The aim of this study is to pursue the identification and characterization of different CAL-A variants displaying higher specificity toward erucic acid than CAL-A wild type (wt). A careful analysis of the data generated from previously created site-directed saturation libraries reveals several variants that display a higher preference for the hydrolysis of p-nitrophenyl (pNP)-erucate over pNP-oleate than the wt. The best three candidates (CAL-A V238D, V238Y, and V286N) are applied in biocatalysis using both Crambe oil and ethyl ester derivatives. When acting on Crambe oil, these CAL-A variants are as efficient as CAL-A wt in terms of C22:1 enrichment and product recovery independently of the temperature (enrichment and recovery values between 70-76% and 67-79% at 37 C, and between 71-73% and 61-75% at 50 C).

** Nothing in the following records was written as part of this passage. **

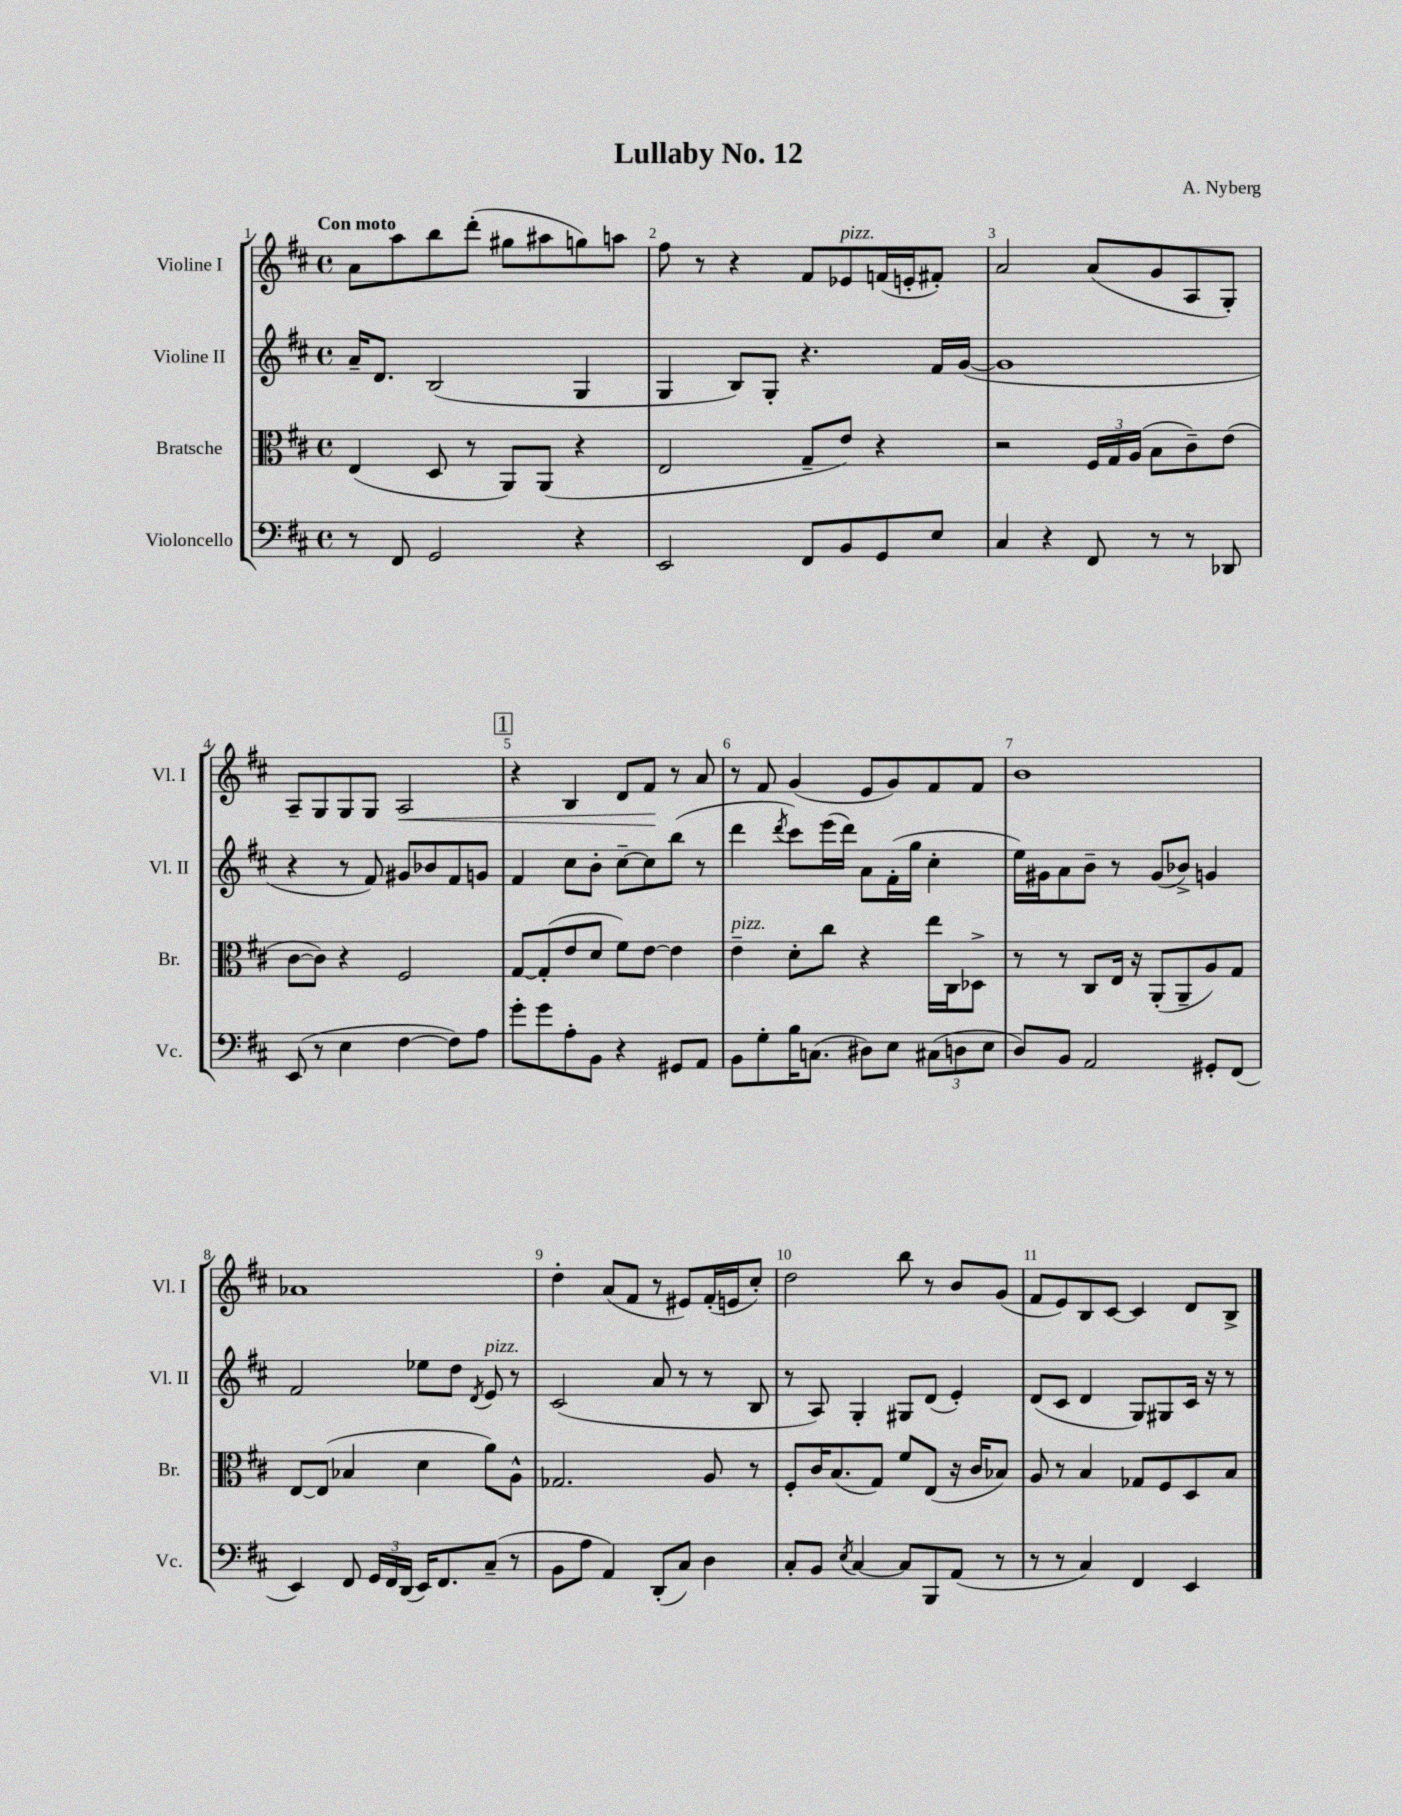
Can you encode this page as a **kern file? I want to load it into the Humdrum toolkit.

**kern	**kern	**kern	**kern
*staff4	*staff3	*staff2	*staff1
*clefF4	*clefC3	*clefG2	*clefG2
*k[f#c#]	*k[f#c#]	*k[f#c#]	*k[f#c#]
*M4/4	*M4/4	*M4/4	*M4/4
*met(c)	*met(c)	*met(c)	*met(c)
8r	(4E	16a~	8a
.	.	8.d	.
8FF#	.	.	8aa
2GG	8D	(2B	8bb
.	8r	.	(8ddd'
.	8AA)	.	8gg#
.	(8AA	.	8aa#
4r	4r	4G	8gg)
.	.	.	8aa
=	=	=	=
2EE	2E	4G	8ff#
.	.	.	8r
.	.	8B)	4r
.	.	8G'	.
8FF#	8G~	4.r	8f#
8BB	8e)	.	8e-
8GG	4r	.	(16f
.	.	.	16e'
8E	.	16f#	8f#')
.	.	([16g	.
=	=	=	=
4C#	2r	1g]	2a
4r	.	.	.
8FF#	24F#	.	(8a
.	24G	.	.
.	(24A	.	.
8r	8B	.	8g
8r	8c#~)	.	8A
8DD-	(8e	.	8G')
=	=	=	=
(8EE	[8c#	4r	8A~
8r	8c#])	.	8G
4E	4r	8r	8G
.	.	8f#)	8G
[4F#	2F#	8g#	2A
.	.	8b-	.
8F#])	.	8f#	.
8A	.	8g	.
=	=	=	=
8g'	[8G	4f#	4r
8g	(8G']	.	.
8A'	8e	8cc#	4B
8BB	8d	8b'	.
4r	8f#)	[8cc#~	8d
.	[8e	8cc#]	8f#
8GG#	4e]	(8bb	8r
8AA	.	8r	8a
=	=	=	=
8BB	4e~	4ddd	8r
8G'	.	.	8f#
.	.	8qddd	.
16B	8d'	8ccc#)	(4g
(8.C	.	.	.
.	8cc#	(16eee	.
.	.	16ddd)	.
8D#)	4r	8a	8e
8E	.	(16f#'	8g)
.	.	16gg	.
(12C#	16ee	4cc#'	8f#
.	16C#	.	.
12D	.	.	.
.	8D-^	.	8f#
12E	.	.	.
=	=	=	=
8D)	8r	16ee)	1b
.	.	16g#	.
8BB	8r	8a	.
2AA	8C#	8b~	.
.	16E	8r	.
.	16r	.	.
.	(8AA'	(8g#	.
.	8AA~	8b-^)	.
8GG#'	8A)	4g	.
(8FF#	8G	.	.
=	=	=	=
4EE)	[8E	2f#	1a-
.	(8E]	.	.
8FF#	4B-	.	.
24GG	.	.	.
24FF#	.	.	.
(24DD	.	.	.
16EE)	4d	8ee-	.
8.FF#	.	.	.
.	.	8dd	.
.	.	8qd	.
(8C#~	8a)	8e	.
8r	8A^^	8r	.
=	=	=	=
8BB	2.G-	(2c#	4dd'
8A	.	.	.
4AA)	.	.	(8a
.	.	.	8f#
(8DD'	.	8a	8r
8C#)	.	8r	8e#)
4D	8A	8r	(16f#'
.	.	.	16e
.	8r	8B	8cc#')
=	=	=	=
8C#'	8F#'	8r	2dd
8BB	16c#	8A)	.
.	(8.B	.	.
8qE	.	.	.
[4C#	.	4G'	.
.	8G)	.	.
8C#]	8f#	8G#	8bb
8BBB	(8E	(8d	8r
(8AA	16r	4e')	8b
.	16c#	.	.
8r	8B-)	.	(8g
=	=	=	=
8r	8A	(8d	8f#
8r	8r	8c#	8e)
4C#)	4B	4d	8B
.	.	.	[8c#
4FF#	8G-	8G)	4c#]
.	8F#	8G#	.
4EE	8D	16c#	8d
.	.	16r	.
.	8B	8r	8B^
==	==	==	==
*-	*-	*-	*-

In contrast, hydrolysis of Crambe ethyl esters leads to substantially increased accumulations of C22:1 and recovery values (V238Y: 78% enrichment and 92% recovery; V286N: 83% enrichment and 91% recovery) when using CAL-A V238Y and CAL-A V286N compared to CAL-A wt (78% enrichment, 60% recovery) in the free fatty acid fraction. Practical Applications: This study describes the enhancement of lipase CAL-A selectivity for the isolation and recovery of erucic acid (C22:1) from plant oil or its ethyl ester derivatives. Hence, this approach could represent a more eco-friendly alternative for its application in processes where the erucic acid is used as building block, such as the production of surfactants or polymers.